→ 本文
◇ ◇ ◇ ◇

見出し画像

映画「タゴール・ソングス」見た

こんにちは、勢いで記事を書くヒノカンです。

先日、ミニシアターで「タゴール・ソングス」という映画を見ました。
昨日の『バウルを探して』と似ている。
バウルは、吟遊詩吟者で、タゴールは彼らの歌を作った、そんな感じの分け方。
前回の記事もよければお供にみてください。

インドとバングラディシュの国歌を作り、
『ギタンジャリ』という詩で非西欧圏で初めてノーベル文学賞を受賞した人物、
ランビドナラート・タゴール。
彼が残した歌が、現代のベンガルの人々の感情を表すように、
脈々と受け継がれる、その精神と共感性の理由を求めるドキュメンタリー。

◇ ◇ ◇ ◇

→ 課題指示
映画「タゴール・ソングス」を扱った本文から、「先日、ミニシアターで「タゴール・ソングス」という映画を見ました。」で始まり「ランビドナラート・タゴール。」で終わる部分を、両端の語句も含めて一字も変えずに書き出しなさい。 本文の記述だけを根拠として取り組むこと。

→ 資料部分
◇ ◇ ◇ ◇

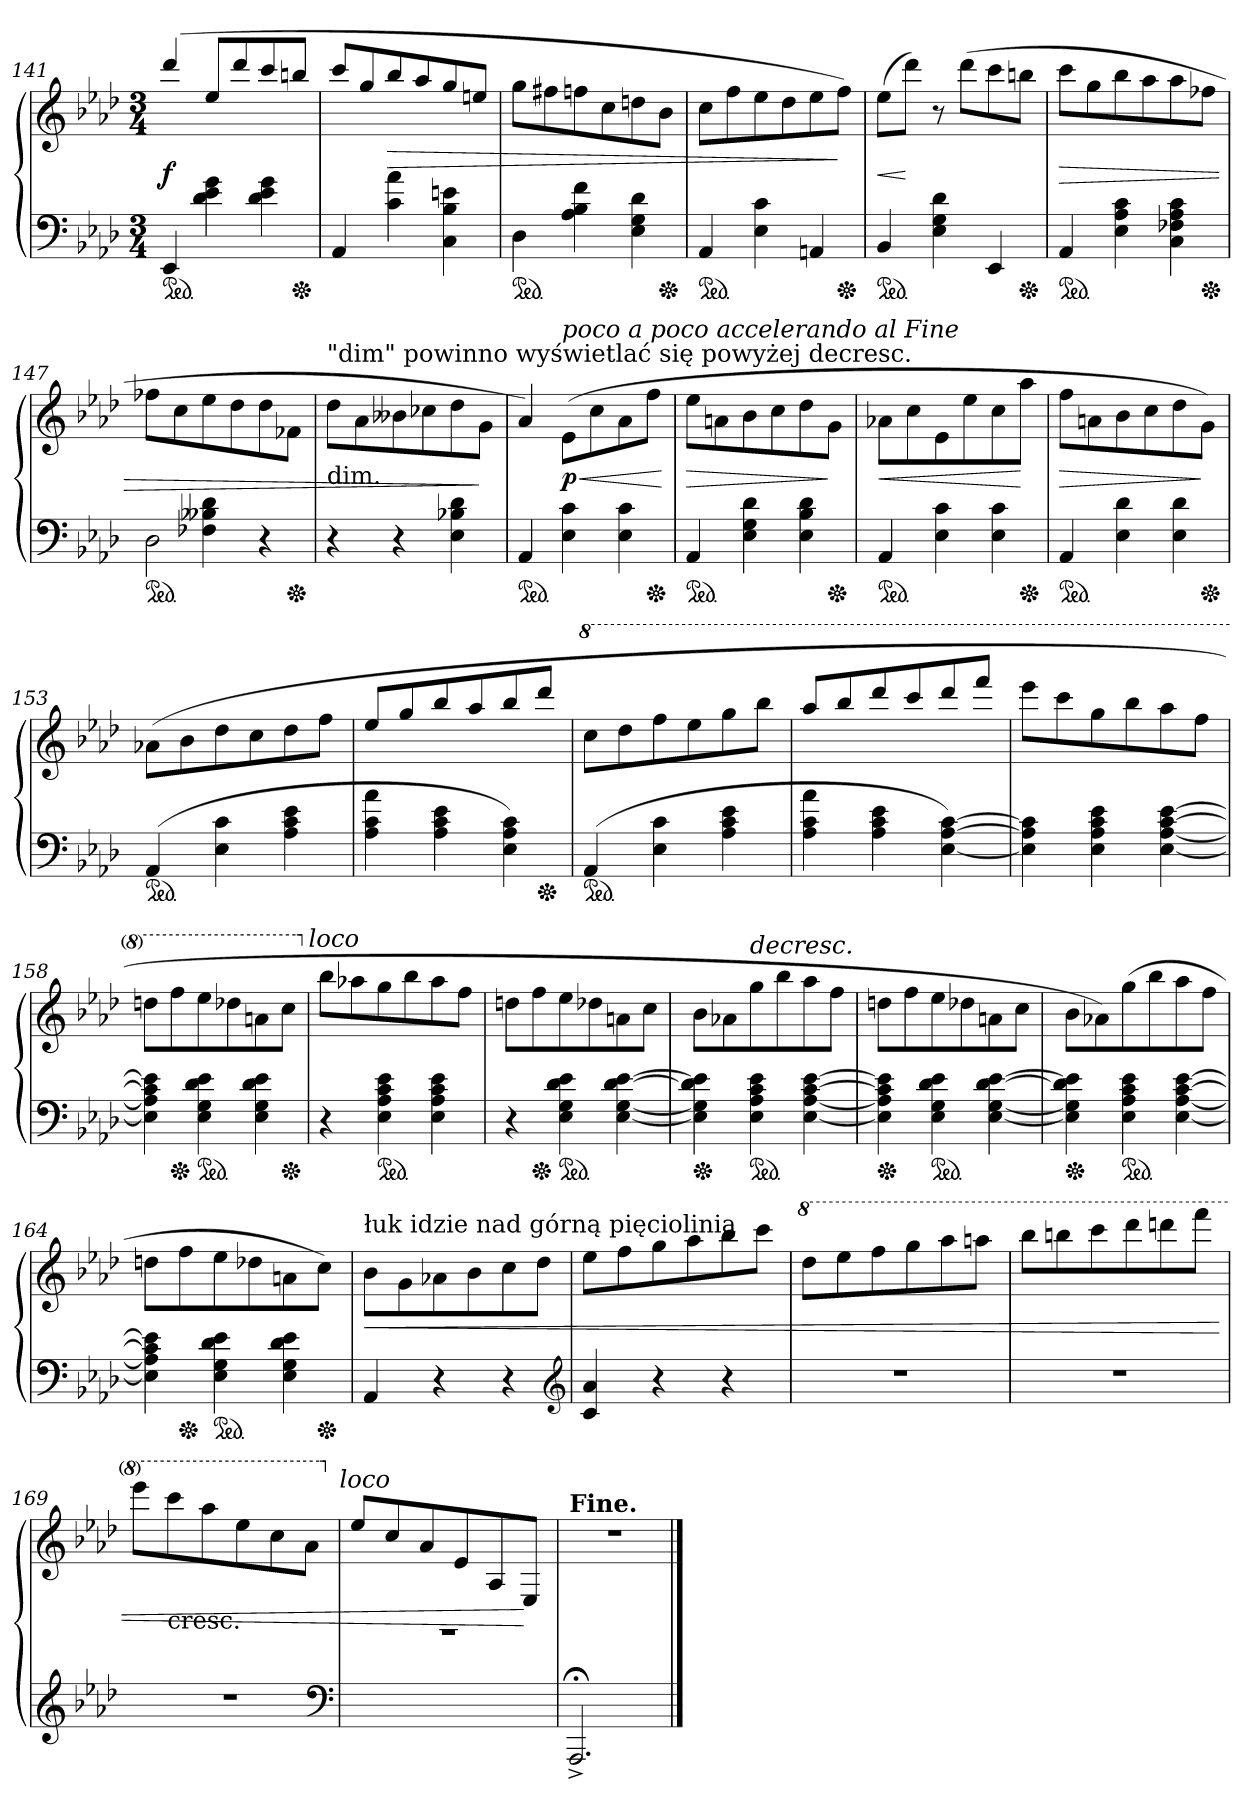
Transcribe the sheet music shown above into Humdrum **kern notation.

◇ ◇ ◇ ◇

→ 解答例
先日、ミニシアターで「タゴール・ソングス」という映画を見ました。
昨日の『バウルを探して』と似ている。
バウルは、吟遊詩吟者で、タゴールは彼らの歌を作った、そんな感じの分け方。
前回の記事もよければお供にみてください。

インドとバングラディシュの国歌を作り、
『ギタンジャリ』という詩で非西欧圏で初めてノーベル文学賞を受賞した人物、
ランビドナラート・タゴール。